By John Kruzel
WASHINGTON Conservative U.S. Supreme Court Justice Samuel Alito said that Congress lacks the power to regulate the court, in an interview published by the Wall Street Journal on Friday a week after Senate Democrats advanced a bill to impose an ethics code.
The Democratic-controlled Senate Judiciary Committee last week approved the bill, which would mandate a binding code for the court following revelations that some justices - including Alito - had failed to disclose luxury trips funded by wealthy benefactors.
"I know this is a controversial view, but I'm willing to say it," Alito said in the interview published in the Journal's opinion section. "No provision in the Constitution gives them the authority to regulate the Supreme Court — period."

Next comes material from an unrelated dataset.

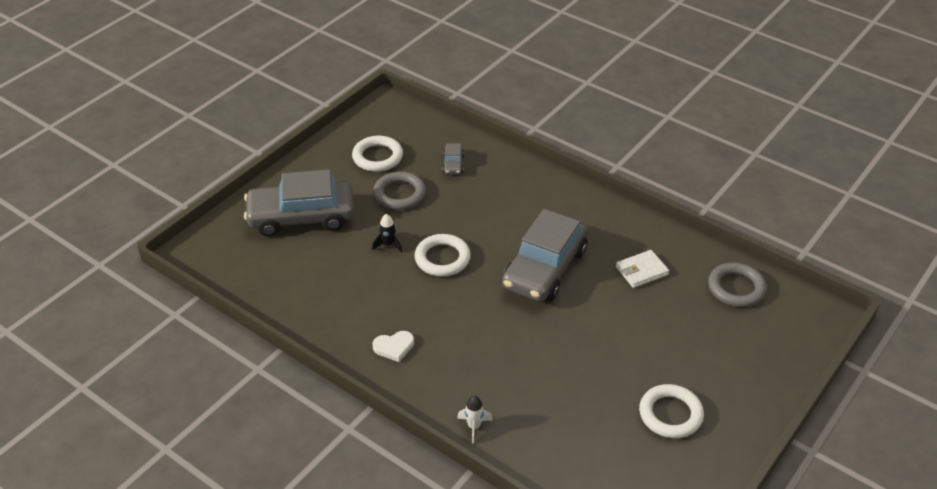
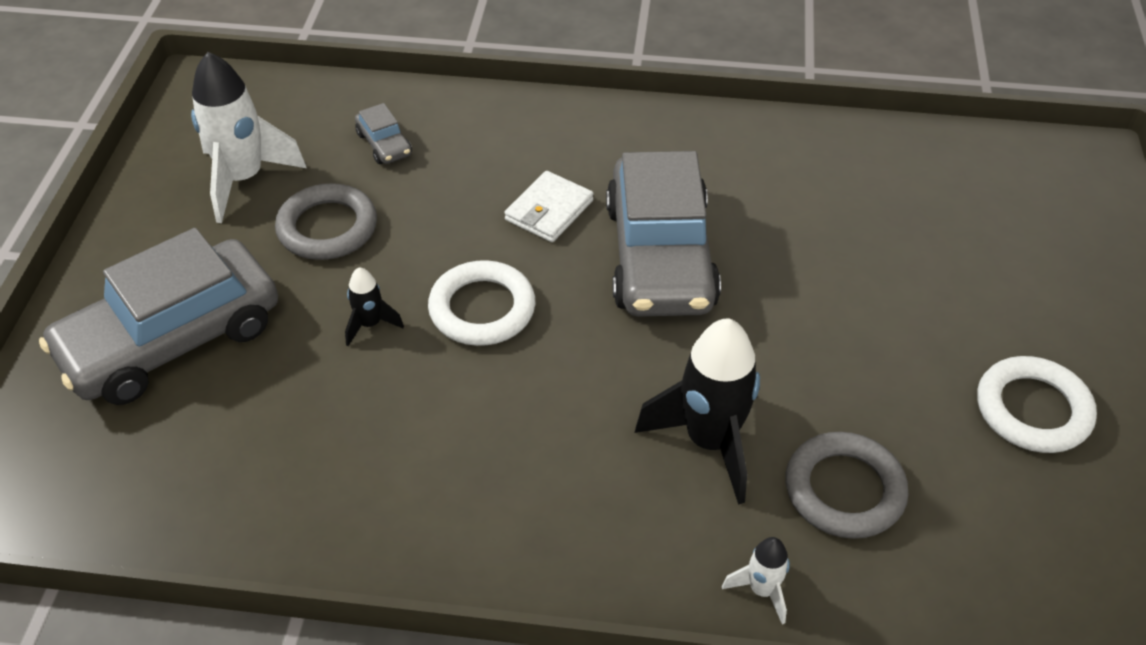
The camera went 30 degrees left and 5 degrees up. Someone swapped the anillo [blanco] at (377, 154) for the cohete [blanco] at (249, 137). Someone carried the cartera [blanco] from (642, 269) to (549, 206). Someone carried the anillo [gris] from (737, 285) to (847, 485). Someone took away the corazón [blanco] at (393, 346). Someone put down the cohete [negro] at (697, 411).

Alito's view was shared by some Senate Republicans who last week cited the U.S. Constitution's division of powers among the government's executive, legislative and judicial branches in opposing the ethics-reform measure. That bill, which cleared the committee on an 11-10 party-line vote, is unlikely to gain the Republican support needed to pass Congress.
Alito also commented on the judicial approaches of some of his colleagues on the court's 6-3 conservative majority, including Chief Justice John Roberts and Justices Neil Gorsuch and Clarence Thomas.
The court has drawn criticism from liberals and praise from conservatives in its past two terms for sweeping decisions including ending the nationwide right to abortion and banning college affirmative action.
The Journal's editorial page in June drew criticism for allowing Alito to preemptively try to defend his failure to disclose a 2008 trip to Alaska on a private jet belonging to a billionaire hedge fund manager whose business interests have come before the court.
Details of Alito's trip were revealed by ProPublica, which also exposed decades-long ties between Thomas and billionaire Republican donor Harlan Crow.
The recent reporting has helped to rally Democrats around a bill by Democratic Senator Sheldon Whitehouse that would impose on the top U.S. judicial body new requirements for financial disclosures and for recusal from cases in which a justice may have a conflict of interest.
Unlike other members of the federal judiciary, the Supreme Court's nine life-tenured justices have no binding ethics code of conduct, though they are subject to financial disclosure laws. The justices also decide for themselves whether to step aside from cases involving a possible conflict of interest.